Channel 4’s first programmes were broadcast on 2 November 1982, 40 years ago.

Royal Holloway University of London’s School of Performance and Digital Arts, and Centre for the History of Television Culture and Production are planning a conference for 23 and 24 September 2020 to assess Channel 4 on its 40th birthday. The conference will take place at the BFI Southbank in conjunction with the British Film Institute’s planned season of programmes from the first decade of Channel 4. We hope that sessions will also be streamed.

Channel 4 was set up by Act of Parliament as a public service broadcaster with a remit for “innovation in the form and content of programmes” and a commitment to “minority audiences” of all kinds. Channel 4 continues to be committed to acting as a publisher-broadcaster. Channel 4 has a unique, though frequently disputed, status as a publicly owned broadcasting company with a minority cultural remit and financed entirely from its own commercial activities.

Channel 4 has changed the nature of television both in the UK and around the world. Throughout its 40 year history, Channel 4 has managed, with varying degrees of success, to negotiate the tension between its aspirations to act as a force for change and its financing through advertising revenue.

We are calling for papers on all aspects of Channel 4’s output, organisation and cultural influence, not restricted to its first decade. We expect papers on programming, industry and cultural issues across the whole span of Channel 4’s history.

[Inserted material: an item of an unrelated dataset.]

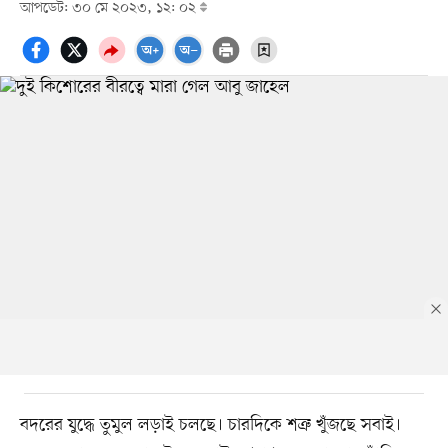
আপডেট: ৩০ মে ২০২৩, ১২: ০২
বদরের যুদ্ধে তুমুল লড়াই চলছে। চারদিকে শত্রু খুঁজছে সবাই।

We are particularly interested in:

  • the many innovations and experiments in programming across all genres,
  • the changing approaches to minority and diversity issues
  • approaches to sexuality and the body, including sexual identities and practices, the visual representation of nudity and sexual intercourse, anatomical variations and different physical abilities
  • Channel 4 news and its contribution to changing the landscape of TV news in the UK
  • Channel 4’s relationship with independent production
  • The relationship with nations and regions, including the relationship between Channel 4 and S4C
  • The history and impact of Channel 4 film initiatives
  • Channel 4 as an institution, both organisational and physical, including relocation outside London
  • The attempts made by Channel 4 to negotiate the changing media landscape
  • What future Channel 4 has in the age of global streaming, SVOD and AVOD
  • Channel 4 as a subject of political and cultural controversy

The shape of the eventual conference, which will be open to the public, will be determined by the papers submitted. In principle we are thinking of devoting one day to ‘Channel 4 Then’ and the other to ‘Channel 4 Now’. We hope that each day will be rounded off by a suitable early evening event, and that the in-person conference will also be live streamed to allow remote attendance.